A word should be added regarding the modern division of Pompeii into Regions, or wards, and Insulae. By an Insula is meant—in accordance with ancient usage—a block of houses surrounded on all sides by streets. The division into Regions was introduced by Fiorelli, and rests upon a misconception which has been corrected by more recent excavations. Fiorelli thought that the Capua Gate and the Nocera Gate were connected by a street, and that the city was thus divided by four streets (the assumed street, Stabian Street, Nola Street, and Abbondanza Street with its continuations) into nine Regions, marked on our plan with the numerals I-IX.

In each Region every block, or Insula, has its number, and in the Insula a separate number is given to every door opening on a street. This arrangement is convenient because each house can be accurately designated by means of three numbers.

On the plans the Insulae are designated by Arabic numerals, but in the text small Roman numerals are used for the sake of clearness; thus, Ins. IX. i. 26, means the first Insula of Region IX, No. 26.

The names of several of the more important streets, as of the better known houses, are given in the text in the English form.

[CHAPTER VI]
BUILDING MATERIALS, CONSTRUCTION, AND ARCHITECTURAL PERIODS

Six centuries lie between the dates of the earliest and the latest buildings at Pompeii; and in order to understand any structure rightly we must first of all ascertain to what period it belongs. It is indeed rarely possible to fix dates with exactness for the earlier time; but certain periods are so clearly differentiated from one another, that in most cases there is no room for doubt to which of them a building is to be assigned. Before undertaking to characterize these periods, however, it will be necessary briefly to notice what building materials were used, and how they were turned to account in construction.

Exclusive of wood, which was more freely used in Pompeii than in Campanian towns to-day, the principal building materials were Sarno limestone, two kinds of tufa (gray and yellow), lava, a whitish limestone often called travertine wrongly, marble, and brick.

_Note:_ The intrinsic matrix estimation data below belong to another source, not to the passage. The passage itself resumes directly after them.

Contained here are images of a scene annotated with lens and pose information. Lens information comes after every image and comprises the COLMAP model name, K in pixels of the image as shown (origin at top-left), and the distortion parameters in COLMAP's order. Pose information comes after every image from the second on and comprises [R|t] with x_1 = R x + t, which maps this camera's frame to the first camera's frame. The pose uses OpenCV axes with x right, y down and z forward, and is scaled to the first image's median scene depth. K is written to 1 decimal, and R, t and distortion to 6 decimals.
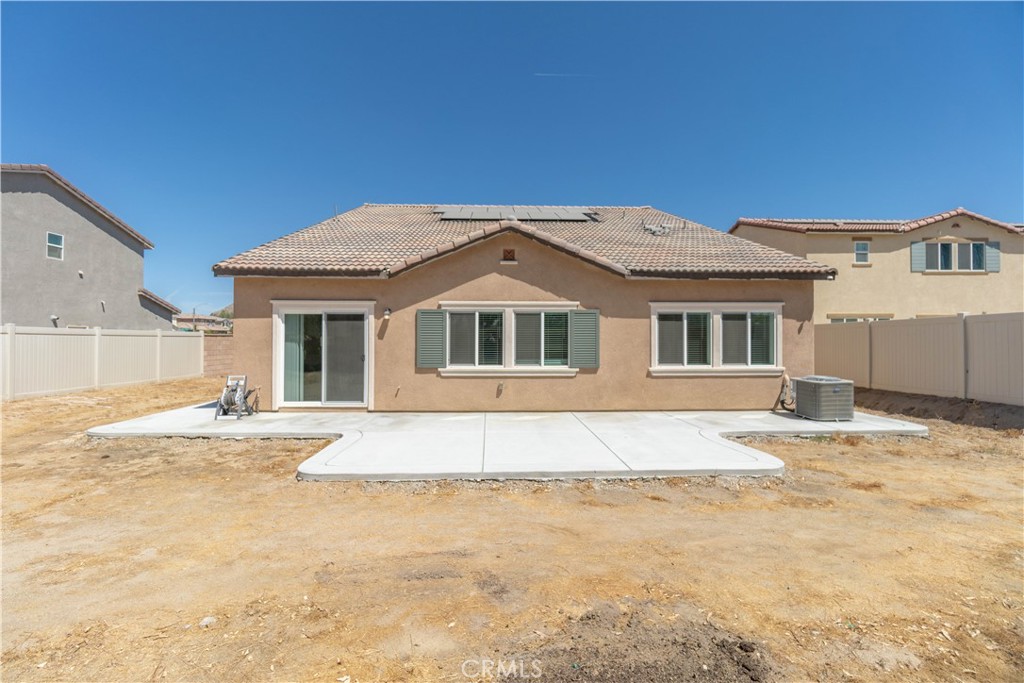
lens RADIAL K [[441.8, 0, 503.7], [0, 441.8, 337.7], [0, 0, 1]] dist [-0.001222, 0.000384]
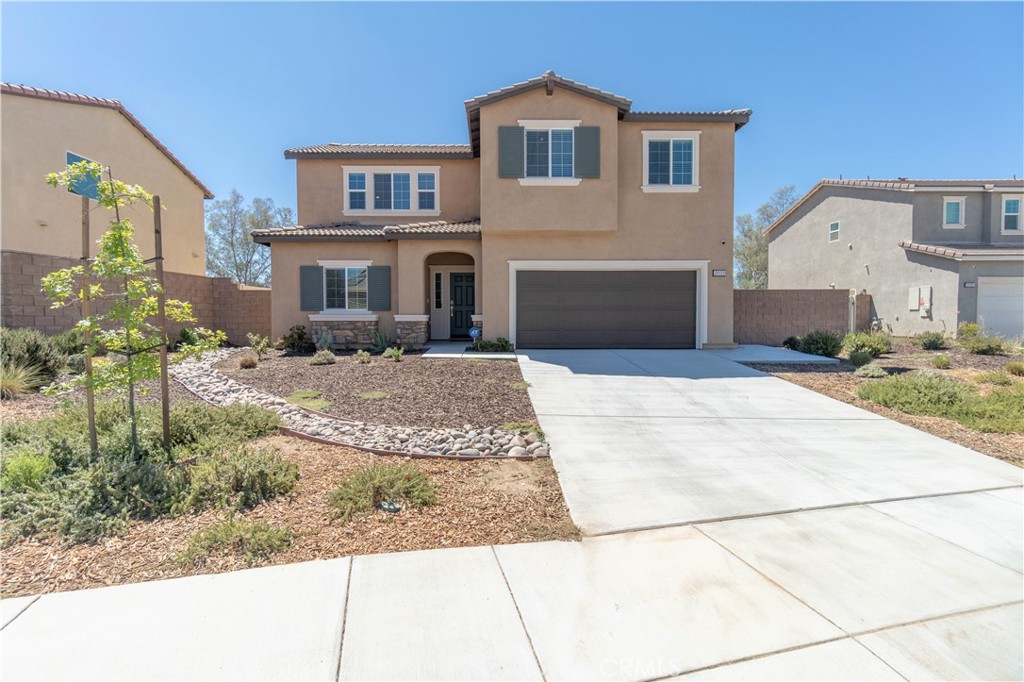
lens RADIAL K [[455.5, 0, 503.1], [0, 455.5, 322.2], [0, 0, 1]] dist [-0.000464, 0.000955]
pose [[-0.998914, 0.001772, 0.046562, -0.114910], [0.002727, 0.999787, 0.020461, 0.062485], [-0.046516, 0.020565, -0.998706, 4.037727]]
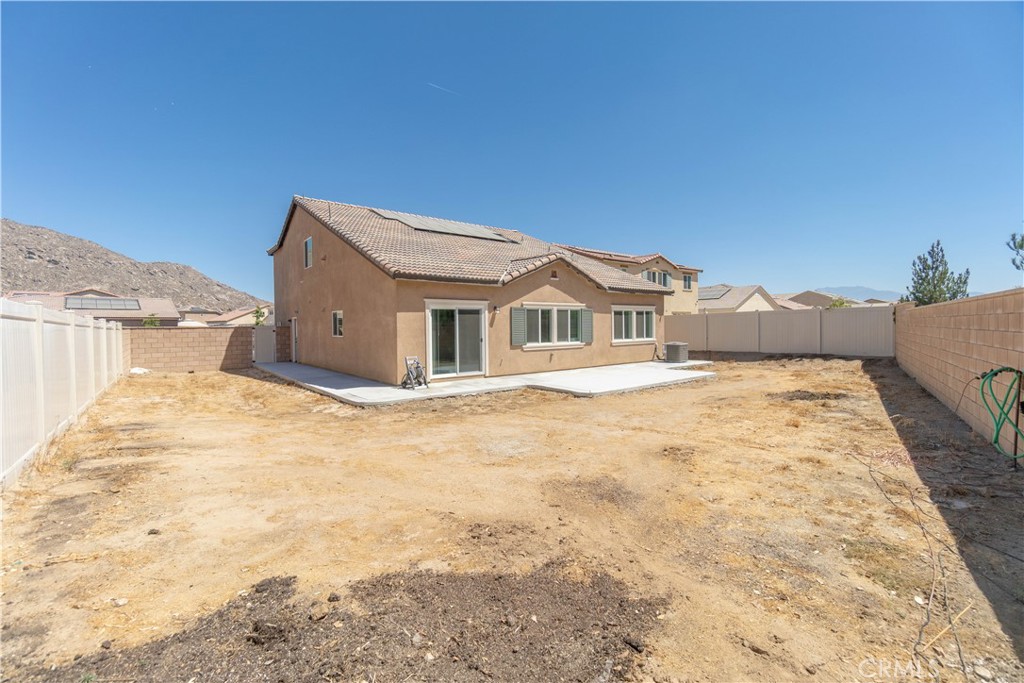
lens RADIAL K [[441.8, 0, 503.6], [0, 441.8, 336.4], [0, 0, 1]] dist [-0.001222, 0.000384]
pose [[0.808890, -0.025471, 0.587408, -1.089068], [0.014900, 0.999628, 0.022828, 0.001129], [-0.587772, -0.009713, 0.808969, -0.200230]]
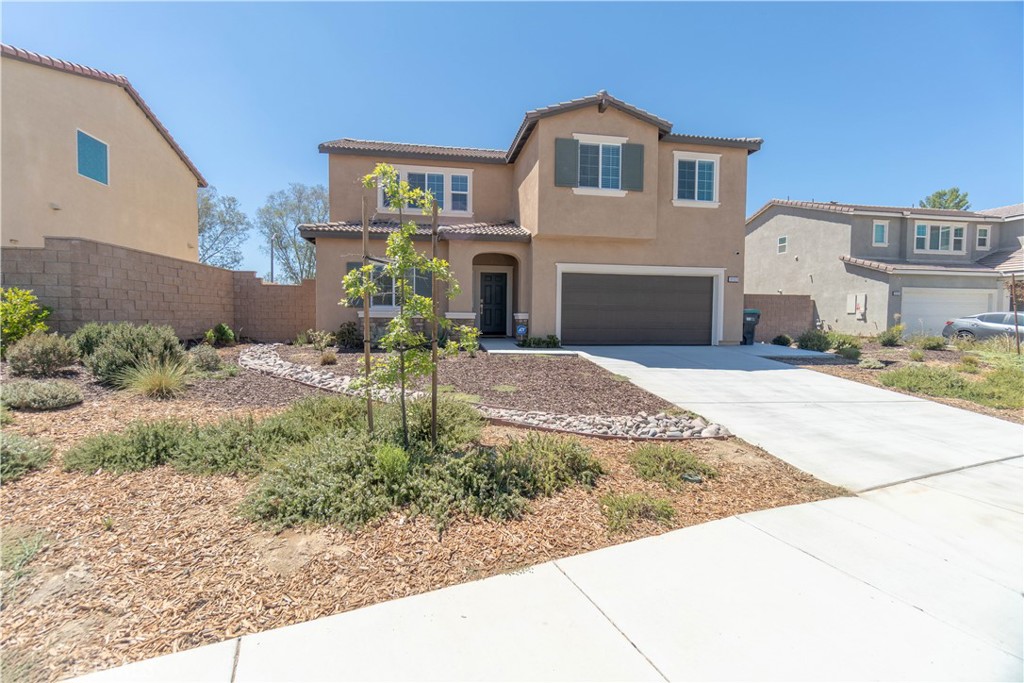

The Sarno limestone (pietra di Sarno) is a deposit from the water of the Sarno, and is found in beds along the course of the river. It contains many impressions of the leaves and stems of plants, and varies greatly in compactness; it closely resembles the Roman travertine, except that it has a more decided yellowish tint.

Gray tufa is a volcanic dust which has been hardened by the presence of water into rock. It has a fine grain, and is easily worked; it was quarried in the vicinity of Nocera. The volcanic dust which formed the yellow tufa was thrown out in an earlier period, when the Sarno plain was still a part of the sea, and so hardened in salt water; it is more friable than the gray tufa, and not so durable.

The lava, which came originally from Vesuvius, was quarried at Pompeii. Three varieties may be distinguished, differing in density according as they were taken from the lower or the upper strata: solid lava, or basalt, which, being heavy and extremely hard, was extensively used for pavements and thresholds; slag, like the scoriae found on the sides of Vesuvius to-day; and cruma, the foam of the lava stream, which is light and porous, but on account of its hardness has good resisting qualities.